Tumor samples never contain 100% tumor cells but also normal cells, e.g., infiltrating immune cells. This poses a problem for the accurate detection of asCN, as the reads from the tumor containing copy number aberrations are diluted with the reads from the normal diploid cells. To evaluate BASE’s asCN calling performance in samples with normal cell contamination, we obtained WGS data from the COLO 829 cell line and modelled normal cell contamination by mixing WGS reads from COLO 829R, a B lymphoblast cell line derived from the same patient. In this way, samples containing 75%, 50%, and 25% tumor cell content were modeled. For samples with a 75% tumor purity, BASE detected most asCN events with a calling accuracy rate of 96%. However, it is worth noting that chromosomal regions with loss of heterozygosity (LOH) in COLO 829 were not called correctly in the simulated samples with less than 50% tumor cell fraction due to the increase of heterozygosity within those segments (Table 1; Supplementary Fig. 1).

Evaluation of ASE calling based on phased and unphased SNV Information

In the evaluation of BASE’s precision in identifying allelic expression events, we analyzed three replicates of HepG2 cell line RNA-seq data, where heterozygous SNPs data had been obtained from using either a phasing or non-phasing WGS analysis pipeline20. By using the BASE, we identified 4,933 informative expressed genes shared by the ASE calling results using either phased or un-phased genomic data as input. Of these, 639 and 600 ASE genes, respectively (Table 2), were identified, with 599 ASE genes being consistently detected in both calling results (Supplementary Fig. 2); this suggests substantial equivalence between the ASE calling results based on unphased and phased data. The relationship between the ASE state and gene expression level was investigated, revealing no gene expression profile difference between ASE and non-ASE genes, indicating that our pipeline can detect ASE regardless of the gene expression level (Fig. 2a). To further BASE’s performance in ASE calling, we compared its results with those from MBASED and aSCAN, revealing a strong correlation between the methods (Fig. 2b,c). MBASED identified 5,497 informative genes, with 364 and 336 exhibiting ASE under phased and unphased conditions, respectively. aSCAN detected 5,546 informative genes, with ASE identified in 721 genes using phased data and 495 with unphased data (Table 2). Our analysis showed that over 93% of ASE genes identified by BASE were confirmed by MBASED or aSCAN with phased data, and over 75% with unphased data (Fig. 2d,e). These findings demonstrate that BASE’s ASE calling is highly consistent with the published methods. Notably, ASE detection was slightly more accurate when based on phased SNV data compared to unphased data across all three programs, underscoring the potential benefits of using phased genetic information to enhance the precision and reliability of ASE gene detection.

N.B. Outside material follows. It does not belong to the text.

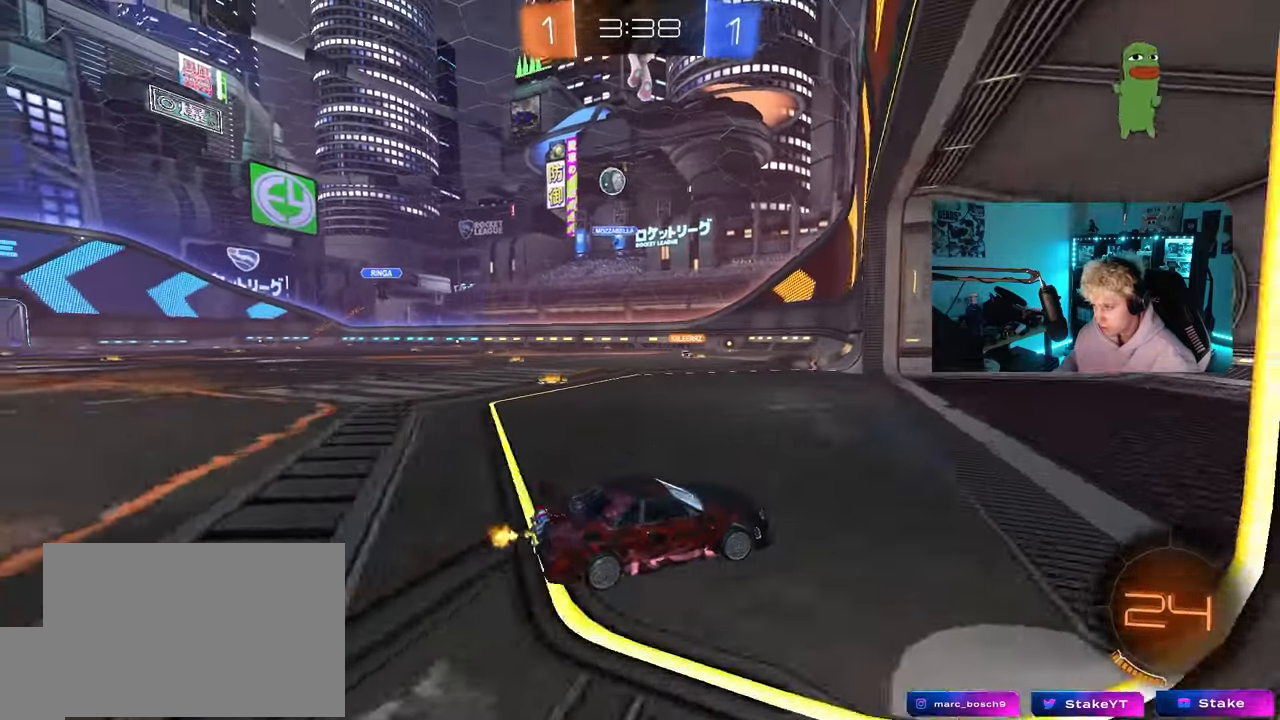
{"keys": ["a"], "mouse": [], "mouse_move": "still", "events": [[133, "w", "up"], [267, "a", "down"], [267, "s", "down"], [417, "s", "up"]]}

Table 2 Overview of ASE Gene calling results across three programs in cell lines.
Fig. 2
figure 2

a. Violin plots displaying the expression of ASE genes (top) and non-ASE genes (bottom). No significant differences in gene expression levels between ASE genes and non-ASE genes were observed (P = 0.79, Mann–Whitney two-sided test). Gene expression levels were normalized to CPM values and then log2-transformed as shown on the x-axis. The median is denoted by the center of the boxplot, while the lower and upper hinges correspond to the first and third quartiles, respectively. Whiskers represent 1.5 times the interquartile range, with data beyond this range plotted as individual points. Spearman’s rank correlation between the allelic expression ratio derived from aSCAN and BASE (b), and from MBASED and BASE (c), respectively. The Venn diagram displays the overlap of ASE genes identified using phased (d) and unphased (e) genotype data by three tools: MBASED, aScan and BASE, respectively.

A similar approach was applied to three lung cancer cell lines, KNS62, NCIH2122, and SW900, with matched WGS and RNA-seq data derived from the CCLE (Supplementary Table 1). Our results show that the BASE program identifies over 59% of ASE genes detected across all programs, with more than 95% of the ASE genes called by BASE also recognized by at least one of the other published methods (Table 2). This suggests that BASE is robust in ASE gene calling across different tumor types.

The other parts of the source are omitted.